ASSIGNMENT >>
Every line below that mentions the word "worn" should be copied out.
>>>
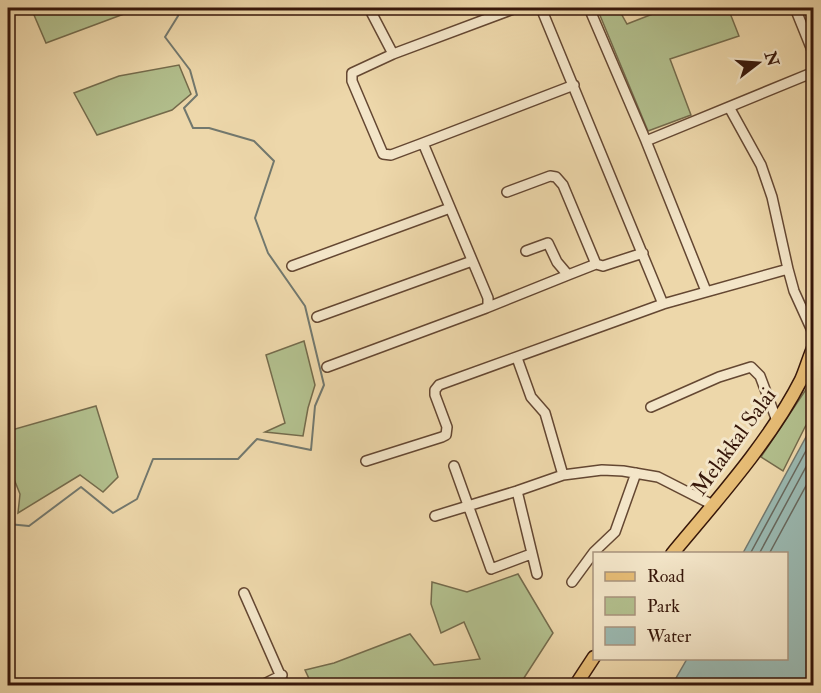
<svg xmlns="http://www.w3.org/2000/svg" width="821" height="693" font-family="'IM FELL Double Pica',serif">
<rect width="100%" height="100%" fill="#edd7aa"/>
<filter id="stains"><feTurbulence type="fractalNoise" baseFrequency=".00333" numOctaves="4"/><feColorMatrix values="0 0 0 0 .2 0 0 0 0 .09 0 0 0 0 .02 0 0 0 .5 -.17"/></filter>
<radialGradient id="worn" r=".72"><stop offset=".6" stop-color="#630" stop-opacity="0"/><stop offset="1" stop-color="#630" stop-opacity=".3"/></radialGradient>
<!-- green -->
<path fill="#b2bf8d" stroke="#746b4c" stroke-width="1.5" d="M31 8H140L46 43Z
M610 8H618L627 24 668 8H728L739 36 670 59 691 115 648 131 599 13Z
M179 65 191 94 172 110 97 135 74 93 119 76Z
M304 341 315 385 308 408 303 436 265 432 285 423 266 355Z
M813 373V414L805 427 783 471 761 457 811 382Z
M96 406 118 477 103 492 80 475 18 513 20 494 8 464V431Z
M518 574 553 633 522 681 526 685H312L305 670 334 663 410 634 434 665 480 659 464 622 441 633 431 604 432 582 467 592Z"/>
<!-- water -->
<path fill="#9ab8b0" stroke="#72786e" stroke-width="1.5" d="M813 424V685H672L687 659 786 658V554L743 553Z"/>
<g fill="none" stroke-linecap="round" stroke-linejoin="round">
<!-- shore -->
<path stroke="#68685d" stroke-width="1.5" d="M750 554 814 436
M759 554 814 452
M769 554 814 471"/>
<!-- stream -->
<path stroke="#72786e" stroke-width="2" d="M8 524 29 526 81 487 113 513 137 499 153 459H238L257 439 311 450 315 406 324 385 305 306 268 253 255 218 274 161 254 141 209 128H193L184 108 197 95 190 70 165 37 178 16 180 8"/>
<!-- minor casing -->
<g stroke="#644732" stroke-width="12">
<path id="minor" d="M369 8 393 54
M541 8 663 304
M589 8 646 141 706 291
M795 8 814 55
M729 107 761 165 772 197 788 269
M646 141 814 72
M423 143 391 155 383 154 352 81V73L393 54 516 8
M507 192 550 176 556 177 563 185 596 264 603 266 643 253
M526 251 548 243 557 262 568 275 596 264
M292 266 450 208
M486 308 568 275
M317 317 472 261
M517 358 531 397 545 413 563 475
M327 367 486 308 488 305V298L423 143 574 85
M651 407 719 377 751 367 760 376 777 421
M366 461 442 437 446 435 447 427 435 395V390L439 385 663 304 788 269 794 291 814 335
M454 466 491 569 531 554
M517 491 537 574
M435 516 517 491 563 475 602 470 623 471 658 477 713 505
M572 582 594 552 615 532 636 473
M244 593 285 686
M260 686 282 675"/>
</g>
<!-- major casing -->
<g stroke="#37170a" stroke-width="15">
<path id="major" d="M672 554C716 501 770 441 801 380 806 369 809 357 814 346
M575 686 594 657"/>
</g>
<!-- minor -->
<use href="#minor" stroke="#f3e5c8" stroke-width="9"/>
<!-- major -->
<use href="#major" stroke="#e6bc75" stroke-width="12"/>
</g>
<g text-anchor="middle" stroke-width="6" stroke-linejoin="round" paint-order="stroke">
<!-- street labels -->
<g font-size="22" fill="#37170a" stroke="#f3e5c8">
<text transform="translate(733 441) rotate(-54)" y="8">Melakkal Salai</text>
</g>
</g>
<!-- margin -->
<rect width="821" height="693" fill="none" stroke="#edd7aa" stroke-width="30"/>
<rect x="9" y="9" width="803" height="675" fill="none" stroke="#37170a" stroke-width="3"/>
<rect x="15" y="15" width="791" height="663" fill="none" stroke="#37170a" stroke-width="1.5"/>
<!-- legend -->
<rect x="593" y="552" width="195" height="108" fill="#f3e5c8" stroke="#a8937c" stroke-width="1.5"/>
<rect x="605" y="572" width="30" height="9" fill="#e6bc75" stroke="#a8937c" stroke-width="1.5"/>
<text x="647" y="582" font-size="18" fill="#37170a">Road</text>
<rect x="605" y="597" width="30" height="18" fill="#b2bf8d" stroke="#a8937c" stroke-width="1.5"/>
<text x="647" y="612" font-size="18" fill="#37170a">Park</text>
<rect x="605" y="627" width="30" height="18" fill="#9ab8b0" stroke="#a8937c" stroke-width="1.5"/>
<text x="647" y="642" font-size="18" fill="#37170a">Water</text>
<!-- north arrow -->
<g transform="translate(758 63) rotate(73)" stroke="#f3e5c8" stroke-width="4.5" paint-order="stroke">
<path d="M0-4.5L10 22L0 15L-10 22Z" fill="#37170a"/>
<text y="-9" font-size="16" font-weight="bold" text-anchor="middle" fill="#37170a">N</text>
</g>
<rect width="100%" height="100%" filter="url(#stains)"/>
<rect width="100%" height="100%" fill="url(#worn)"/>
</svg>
<<<
SOLVED EXERCISE >>
<radialGradient id="worn" r=".72"><stop offset=".6" stop-color="#630" stop-opacity="0"/><stop offset="1" stop-color="#630" stop-opacity=".3"/></radialGradient>
<rect width="100%" height="100%" fill="url(#worn)"/>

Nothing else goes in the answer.